The facilitation of tax avoidance strategies could constitute a violation of international human rights law, according to a new report by the International Bar Association.
- provides a detailed overview of tax abuses and secrecy jurisdictions
- investigates the links between tax abuses, poverty and human rights
- draws on case studies from Brazil, Jersey and the SADC region
- evaluates responsibilities and remedies to counter tax abuses affecting human rights
- delivers unique recommendations for states, business enterprises and the legal profession
For the purposes of this report, tax abuses include the tax practices that are contrary to the letter or spirit of domestic and international tax laws and policies. They include tax evasion, tax fraud and other illegal practices − including the tax losses resulting from other illicit financial flows such as bribery, corruption and money laundering. The term ‘tax abuse’ also includes tax practices that may be legal, strictly speaking, but are currently under scrutiny because they avoid a ‘fair share’ of the tax burden and have negative impacts on the tax revenues and economies of developing countries.

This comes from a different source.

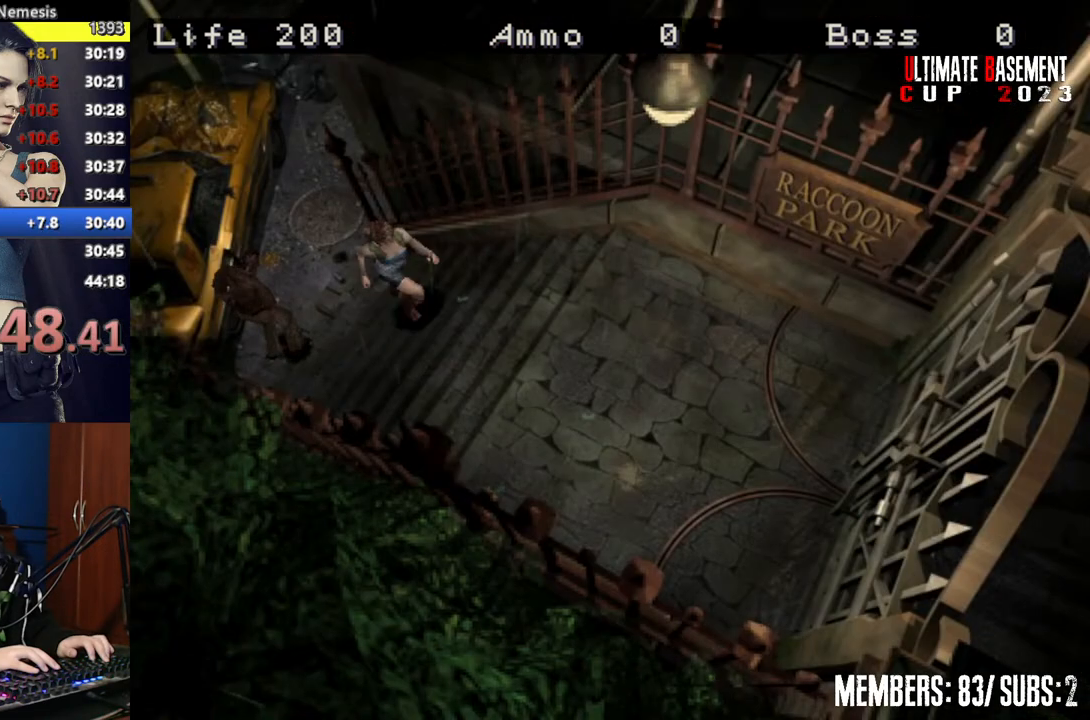
{"keys": ["shift", "w"], "events": []}
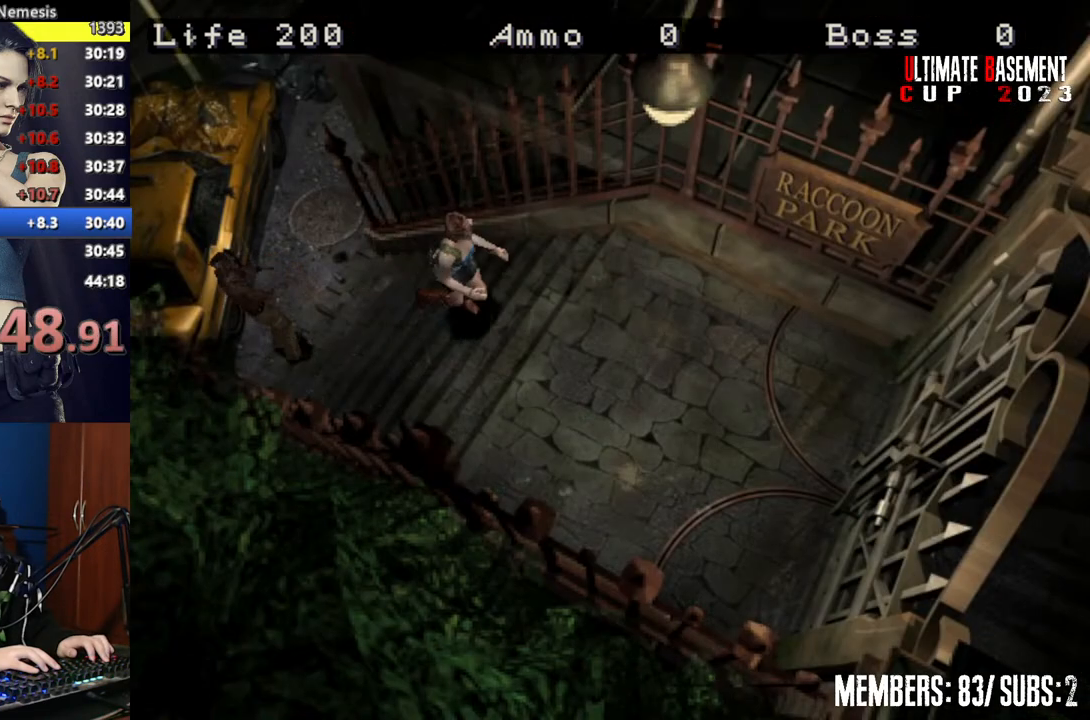
{"keys": ["shift", "w"], "events": []}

This report covers developments in international tax cooperation on issues such as automatic exchange of information, and base erosion and profit-shifting. It also assesses trends in international development policy which are increasingly focused on strengthening good tax governance in developing countries – thereby reducing dependency on foreign aid and improving development outcomes. It demonstrates the evolution of international human rights law and policy, whilst highlighting tax abuses as a pressing human rights concern.
The Task Force’s goals and objectives are:
1. To publish an innovative report containing findings and a set of recommendations on the interaction between illicit financial flows, poverty and human rights.
2. To widely disseminate the report with the view of pushing the issue of tax evasion and human rights onto global policy agendas, and sustaining discussion thereafter.
3. To incite multi-level policy changes in the area of tax evasion and economic, social and cultural rights adjudication to help end global poverty.
The report cites the following topics for relevance in its comprehensive discussion:
- OECD BEPS Action Plan
- OECD Anti-Bribery Convention
- OECD “Tax Inspectors Without Borders” initiative (refer to 9 June posting)
- G8 and G20 countries
- US FATCA rules
- US Dodd Frank legislation
- UK House of Commons
- UN Guiding Principles on Business and Human Rights
- EU Accounting and Transparency Directives
- Extractive Industries Transparency Initiative (EITI) (39 countries have signed up)
This report provides interesting insights into the complex relationship of international taxes and non-tax principles and objectives, for which all international tax executives should be aware. Appendices of the report provide suggested recommendations for States, international business and the legal profession to help combat today’s conflicts.